= Dataset content =
┌──

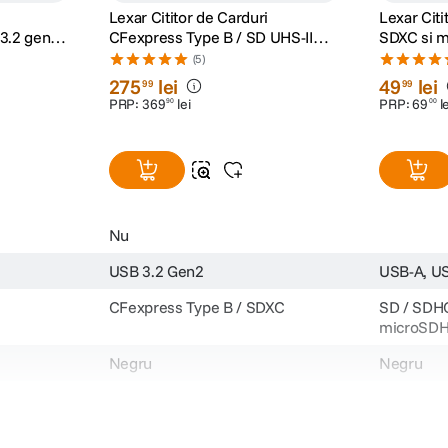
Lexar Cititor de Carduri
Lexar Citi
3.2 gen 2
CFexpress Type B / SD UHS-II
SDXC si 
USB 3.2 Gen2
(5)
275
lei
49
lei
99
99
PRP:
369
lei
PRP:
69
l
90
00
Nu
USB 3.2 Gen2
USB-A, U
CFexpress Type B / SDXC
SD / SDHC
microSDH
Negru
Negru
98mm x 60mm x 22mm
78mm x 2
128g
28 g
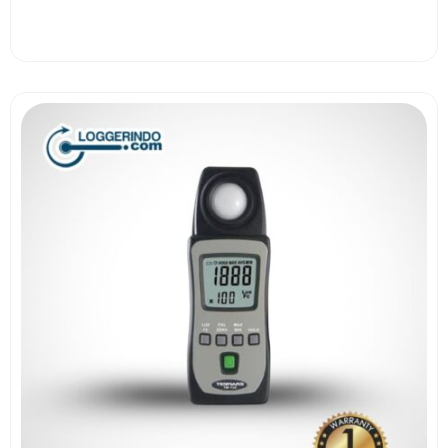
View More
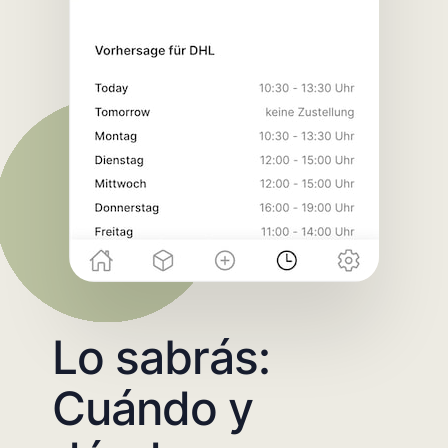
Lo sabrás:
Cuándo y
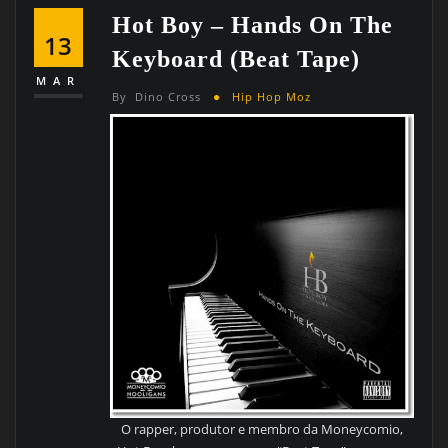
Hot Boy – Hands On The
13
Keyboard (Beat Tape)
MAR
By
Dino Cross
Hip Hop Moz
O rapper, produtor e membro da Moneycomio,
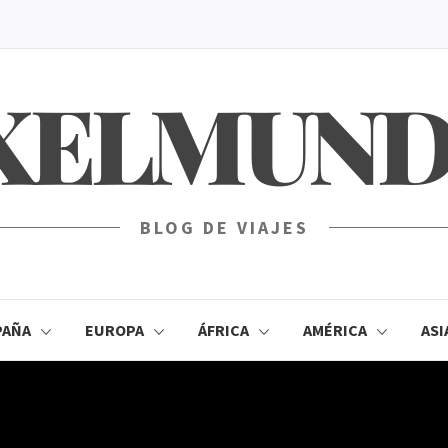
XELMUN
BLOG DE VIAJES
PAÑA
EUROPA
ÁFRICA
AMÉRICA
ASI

└──
┌──

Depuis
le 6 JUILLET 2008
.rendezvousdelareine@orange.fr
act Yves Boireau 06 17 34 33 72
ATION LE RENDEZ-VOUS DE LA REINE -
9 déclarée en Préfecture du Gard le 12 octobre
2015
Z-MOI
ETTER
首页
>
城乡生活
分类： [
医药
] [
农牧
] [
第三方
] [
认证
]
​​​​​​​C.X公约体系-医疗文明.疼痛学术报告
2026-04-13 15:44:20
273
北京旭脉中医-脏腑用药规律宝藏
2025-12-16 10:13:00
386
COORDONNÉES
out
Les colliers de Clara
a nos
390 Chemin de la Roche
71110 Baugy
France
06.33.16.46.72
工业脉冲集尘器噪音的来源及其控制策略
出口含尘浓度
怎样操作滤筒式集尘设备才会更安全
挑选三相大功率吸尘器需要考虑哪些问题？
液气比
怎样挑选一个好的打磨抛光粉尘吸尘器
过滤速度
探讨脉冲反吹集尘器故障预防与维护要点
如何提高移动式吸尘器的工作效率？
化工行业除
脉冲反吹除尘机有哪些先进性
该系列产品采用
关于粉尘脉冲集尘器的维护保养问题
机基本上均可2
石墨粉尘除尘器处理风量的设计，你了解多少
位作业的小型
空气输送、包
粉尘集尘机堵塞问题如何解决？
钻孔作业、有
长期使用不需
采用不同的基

└──

= Task instructions =
Collect every line above that contains the string "Lexar", treating uppercase and lowercase as different.

= Solution for this exercise =
Lexar Cititor de Carduri
Lexar Citi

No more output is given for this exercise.